The design theorists of the XIX century, as you know, raised the question that thanks to scientific and technological progress, a new sphere of life appears that needs aesthetic understanding. It was about the products of progress, to which it was useless to apply classical ideas about beauty.

Further, within the framework of the Chicago School of Architecture, there is an understanding of the aesthetics of functionalism. L. Sullivan writes that a skyscraper should have its own aesthetics associated with height and exaltation, and deduces the formula defining for all modernism, "form follows function."

Following the American functionalists, A. Loos in Europe writes his program article "Ornament and Crime" [2], in which he draws a clear line between the aesthetics of the past, associated with decoration, and the aesthetics of modernity, associated with cleanliness and getting rid of any jewelry. The aesthetic meaning of A. Loos' article is in purism, the purity of lines and surfaces, which have since become a common place in design. The culturological content of A. Loos' thoughts is that a modern person and a person of traditional formation think fundamentally differently. Modern man, according to A. Loos, does not need additional meanings, which are expressed in additional signifiers (decorations). The reality of modern man is fundamentally pure and removed from nature. Modern man lives in a world of objects created by scientific and technological progress. The danger of the ideas of A. Loos, fraught with rejection of history, culture and national identity, could not have been realized a hundred years ago, and is not fully realized now. However, it is the ideas of functionalism that have defined the essence of design up to the present day.

..............................

Work to complete =
In the passage on functionalism in design, why does A. Loos hold that modern man has no need for decoration? Answer in one to three sentences.

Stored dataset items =
..............................

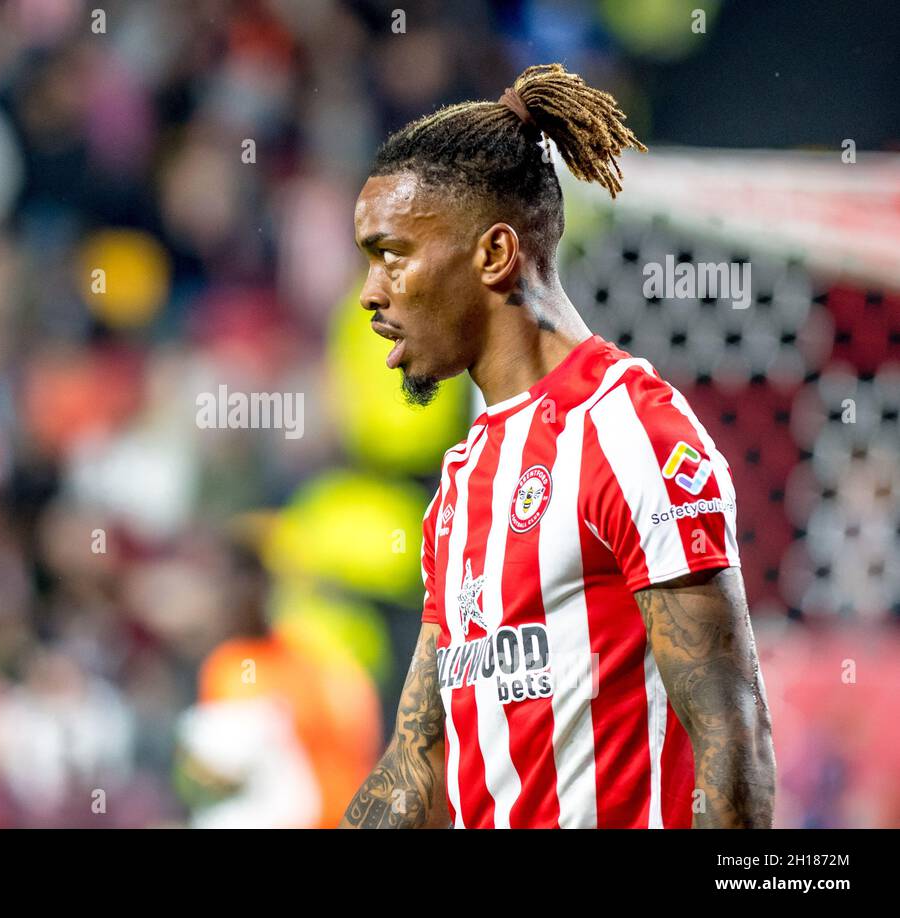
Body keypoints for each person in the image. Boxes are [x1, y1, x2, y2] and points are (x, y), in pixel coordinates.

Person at [340, 64, 775, 828]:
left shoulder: (633, 433)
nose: (372, 291)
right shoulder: (463, 482)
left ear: (494, 254)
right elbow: (418, 768)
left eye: (392, 253)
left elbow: (731, 742)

..............................

Your solution =
For Loos, decorations are additional signifiers that carry additional meanings, and modern man does not need such meanings. His reality is fundamentally pure and removed from nature: he lives in a world of objects created by scientific and technological progress.